Monday, December 18, 2017

The Problem with Predictable Projects


One of the most fascinating parts about researching these orphaned photographs I find in antique shops is that, though the pictures are practically picked at random, they are most certain to deliver the unexpected twists and turns that I've learned are just part of life. I've become quite convinced that even the most boring people have at least something about their life story which is unexpected, and thus interesting. And that is a good thing; a predictable project would turn out to be a boring one.

We've certainly experienced that when I picked up that 1936 photo album in a northern California shop; far from being a collection assembled by a long-gone local resident, the album ended up belonging to a family nearly halfway around the world. I certainly didn't expect that outcome.

The photo I found of John Blain was one I purchased in that same shop at the same time. Because the photographer's imprint indicated a studio halfway across the country from me, I assumed we'd witness the same pattern, discovering a life story which unfolded far from the location of that Lodi antique store.

Partially, that assumption proved true; John Blain may never have stepped foot in California, as we learned his last days were spent at home in Centerville, Kansas, after being injured while changing trains in nearby Paola. The last place we see him turns out to be the same city where we first "found" him: the tiny city of Walnut in Kansas, where he was buried in 1908.

That, however, doesn't explain how his photograph ended up in California. To find the answer to that involves researching the rest of story after his passing. Fortunately, though it requires a bit of skill in reading between the lines, we can figure out a plausible explanation through the use of easily accessible documentation. It's just that, seeing the photo end up in the very city in which I live makes this story seem quite predictable, after all. You'll see why, when you learn what I found simply by following the census trail for widow Harriet Blain and her daughters.

As you can imagine, John's wife must have had a rough go of it after John's untimely death at the age of forty four. That one episode instantly transformed Harriet, at the age of forty herself, into a position of being sole provider for her four young daughters.

For one thing, following the tragic death, Harriet decided to pursue whatever legal recourse was available to her, presumably with the hope of securing some means of support for her family in John's absence. That hoped-for remedy, however, was not to materialize, though it was a process tied up in the court system until eight years after John's death.

Meanwhile, by the time of the 1910 census, Harriet had moved from the family home in Centerville to a different house in a different town—not quite to California, yet, of course, but a move, nonetheless. As far north as Centerville was from the original Blain home in Walnut, Kansas, Harriet's new home was to the west of Walnut. Her new residence in Fredonia, however, was listed as owned free and clear; somehow, she was able to obtain the place without a mortgage.
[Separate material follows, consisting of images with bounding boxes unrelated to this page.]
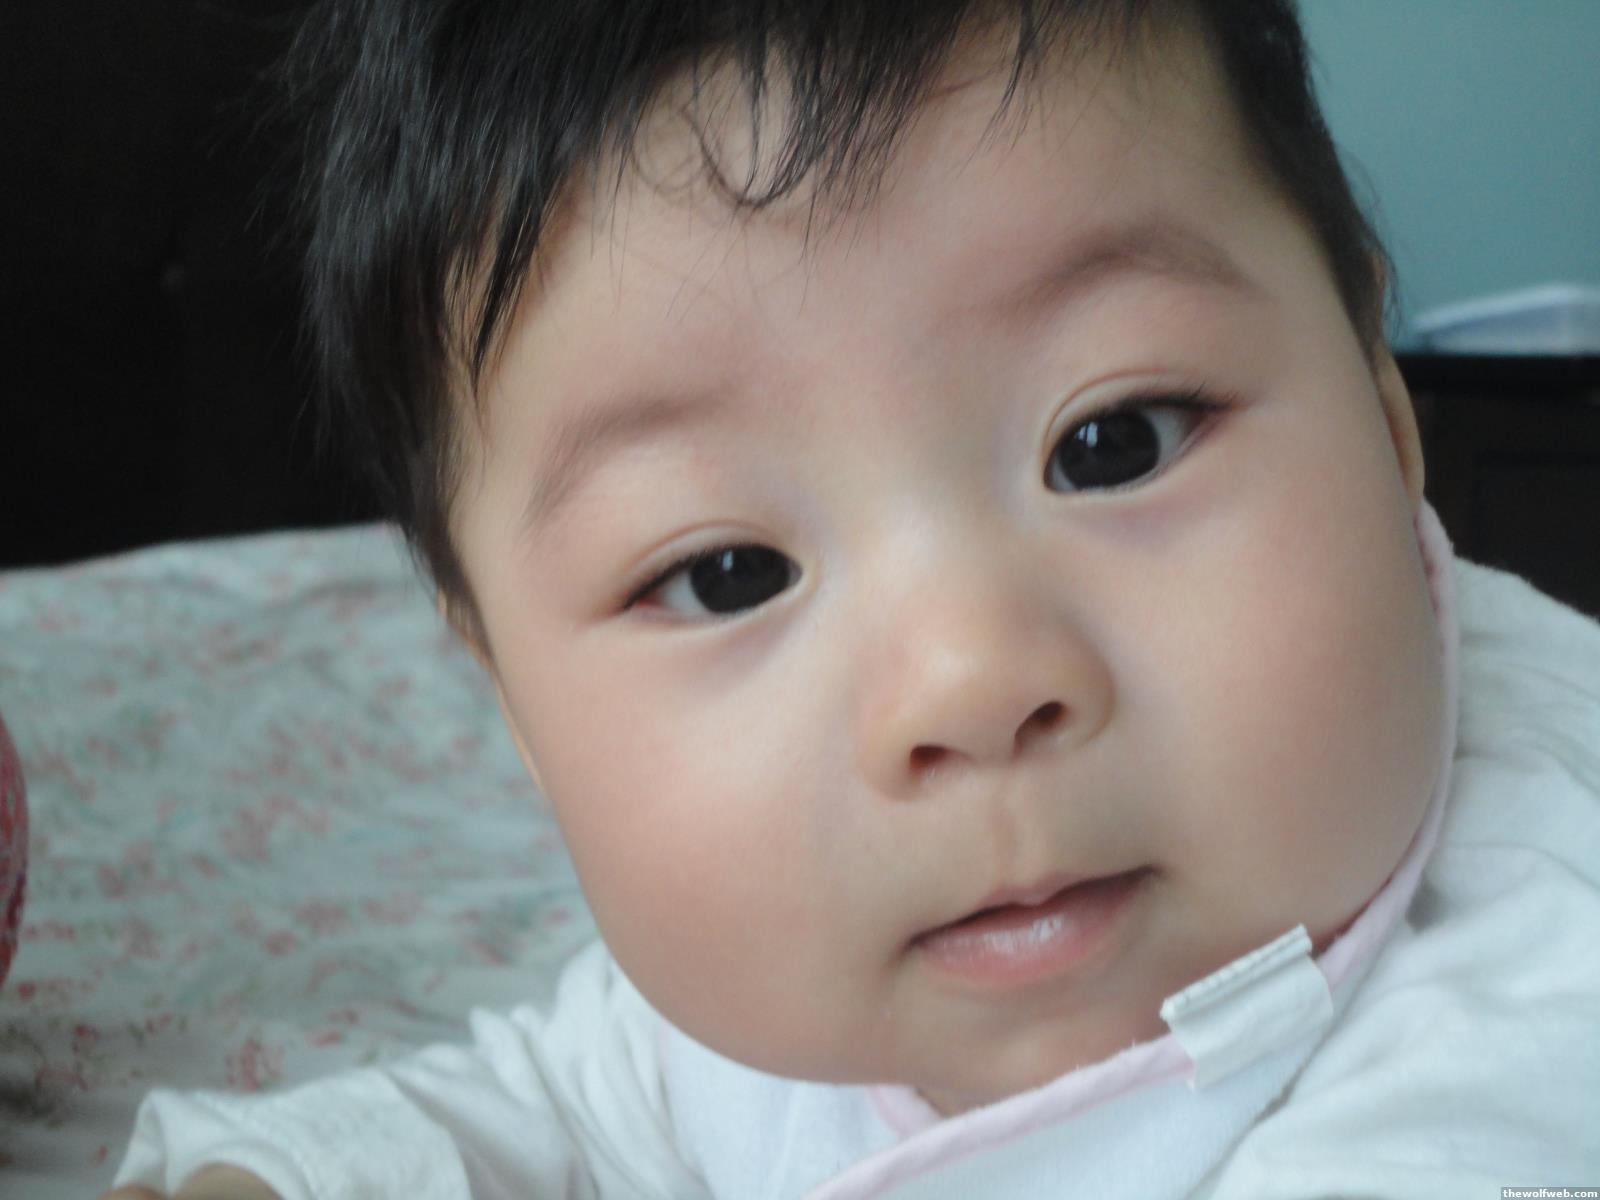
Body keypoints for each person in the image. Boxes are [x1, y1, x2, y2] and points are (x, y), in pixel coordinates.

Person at [104, 0, 1600, 1196]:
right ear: (512, 704)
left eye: (1115, 441)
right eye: (726, 574)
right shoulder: (774, 977)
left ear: (1384, 415)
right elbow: (548, 1109)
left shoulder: (1535, 1000)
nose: (970, 679)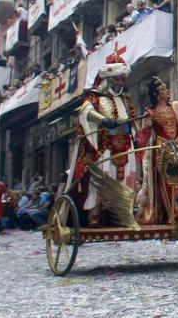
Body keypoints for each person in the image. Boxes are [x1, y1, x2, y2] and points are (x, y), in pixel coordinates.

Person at [66, 53, 141, 227]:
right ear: (108, 78)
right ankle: (95, 217)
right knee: (100, 181)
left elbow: (134, 120)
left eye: (122, 78)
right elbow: (84, 112)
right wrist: (103, 120)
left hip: (126, 144)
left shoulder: (126, 99)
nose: (120, 82)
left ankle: (121, 217)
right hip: (104, 146)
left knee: (126, 181)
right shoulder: (95, 96)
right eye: (117, 78)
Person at [135, 76, 178, 225]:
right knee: (165, 183)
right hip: (162, 151)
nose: (167, 91)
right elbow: (144, 134)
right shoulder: (151, 111)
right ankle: (171, 214)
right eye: (163, 89)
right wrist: (146, 122)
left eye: (166, 88)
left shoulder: (175, 106)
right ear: (156, 94)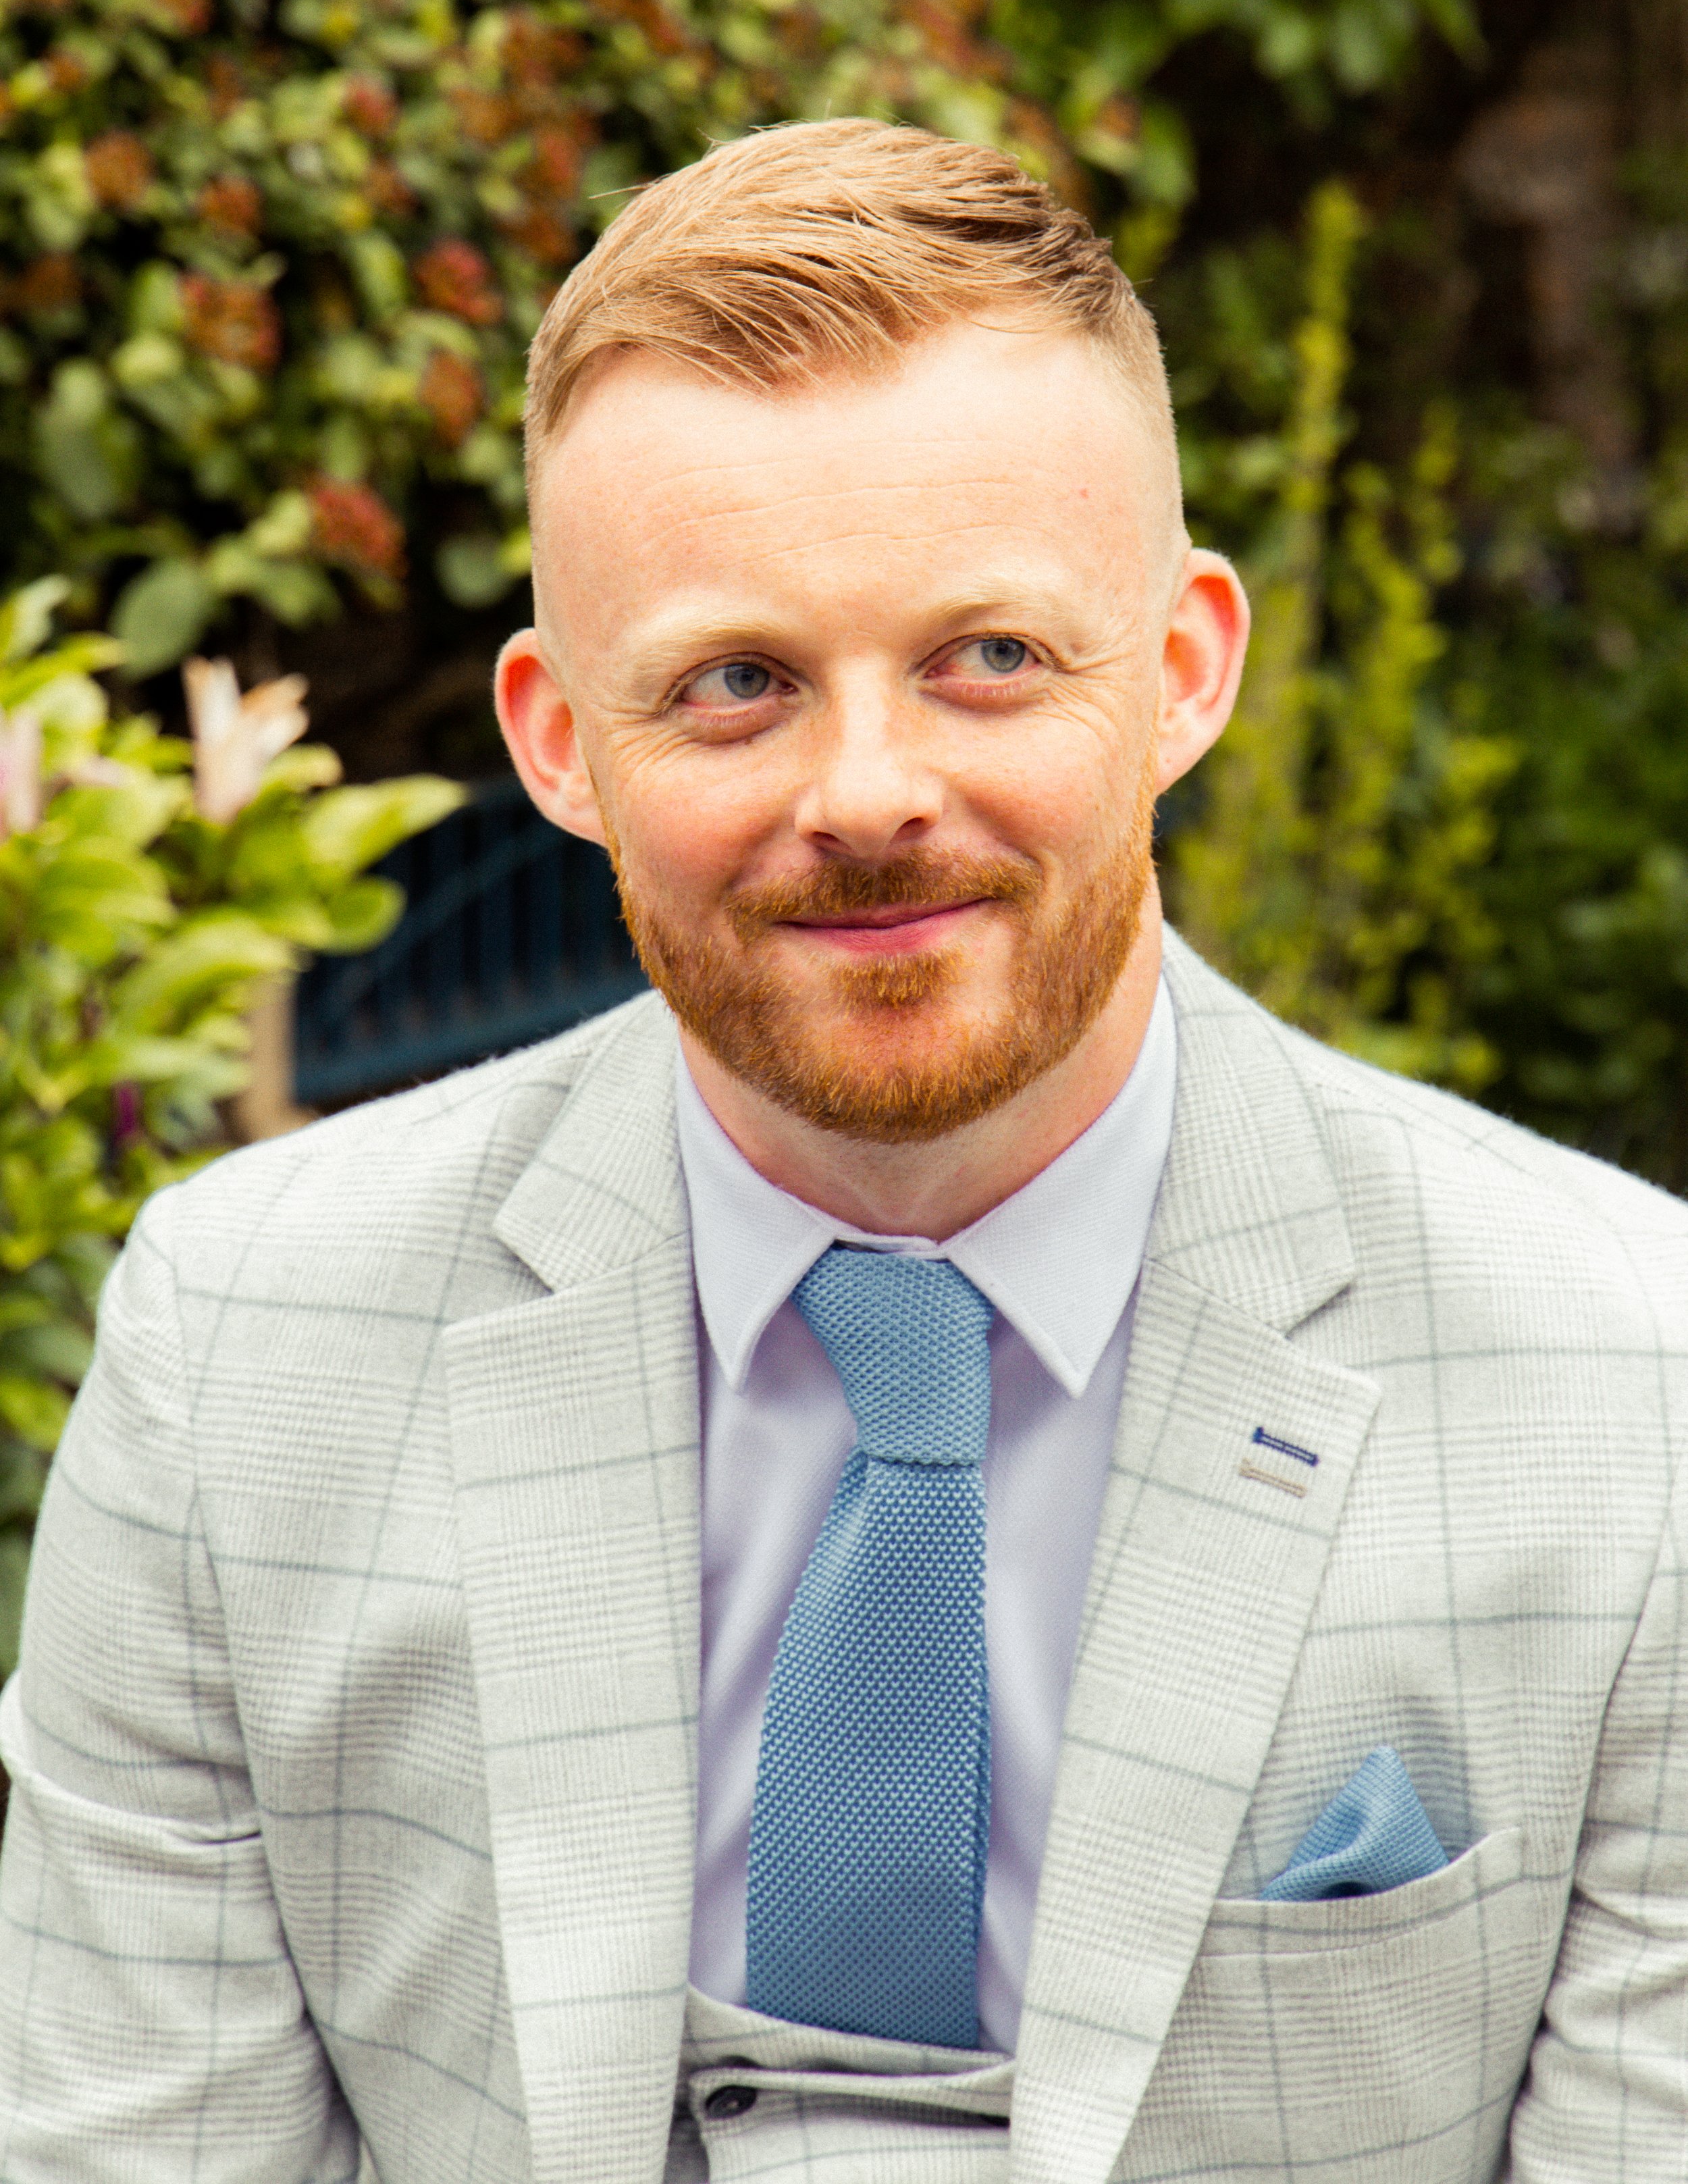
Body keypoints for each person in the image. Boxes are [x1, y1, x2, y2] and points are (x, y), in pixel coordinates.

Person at [1, 120, 1685, 2184]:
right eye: (735, 684)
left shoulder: (1632, 1389)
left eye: (987, 656)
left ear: (1179, 672)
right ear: (554, 744)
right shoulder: (245, 1348)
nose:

Not that there weren't financial difficulties ahead for the young widow. Like many women in her situation during that time period, Harriet apparently eased the financial squeeze by taking in boarders. We can see two of them listed in that 1910 census—Benjamin Johnson, an immigrant from England, and George VanCamp, originally from the state of New York. Both were employees of a nearby glass factory.

It is with the next federal census that you can see what I mean by a predictable project: unlike the photo album I found, which ended up originating with a family from Ireland, the photo I found of John Blain may have made its journey from somewhere much closer than Kansas. It was a distance close enough to be a drive I make on a regular basis: a trip between the antique shop's location in Lodi to the nearby city of Stockton, California.

What makes me think the photo may have come from Stockton? My clue comes from the 1920 census, in which Harriet was no longer listed as a resident in the state of Kansas, but owner—with mortgage this time, incidentally—of a home in California. There she was, at 1436 South San Joaquin Street, fourteen blocks south of Main Street in downtown Stockton. With her were her four daughter: Emma, Rozella, Vida and Vera.

To make ends meet, Harriet was listed as a "practical" nurse employed in a private home, and oldest daughter Emma was a long distance operator for the phone company. The other three girls, all teenagers, were still students in school.

Discovering that Harriet had actually come to Stockton, herself, makes it easy to see how the photo would end up in an antique store so close by. Harriet likely kept that picture close, as a sentimental reminder of her deceased husband. She likely showed it to her daughters in hopes of keeping John's memory alive in his children's minds. Perhaps one of them inherited it after Harriet's passing and, eventually, left it in her own estate. A quite predictable outcome.

There was one puzzling detail about that 1920 census entry, though—well, besides whatever prompted Harriet to move her family from Kansas to California, and then to, of all places, Stockton. That puzzle can be found in one single letter entry on her line in that 1920 enumeration. While Harriet had been listed as a widow in the 1910 census, of course, by the time of the 1920 census, there was a big, bold "D" entered in the slot for marital status.

What had happened in the ten years between those two census enumerations? Even "predictable" can turn out to throw some curves into the story line.


   
Above: Photograph of John Blain, taken in the 1880s in the small town of Walnut, Kansas; found in an antique shop in Lodi, California.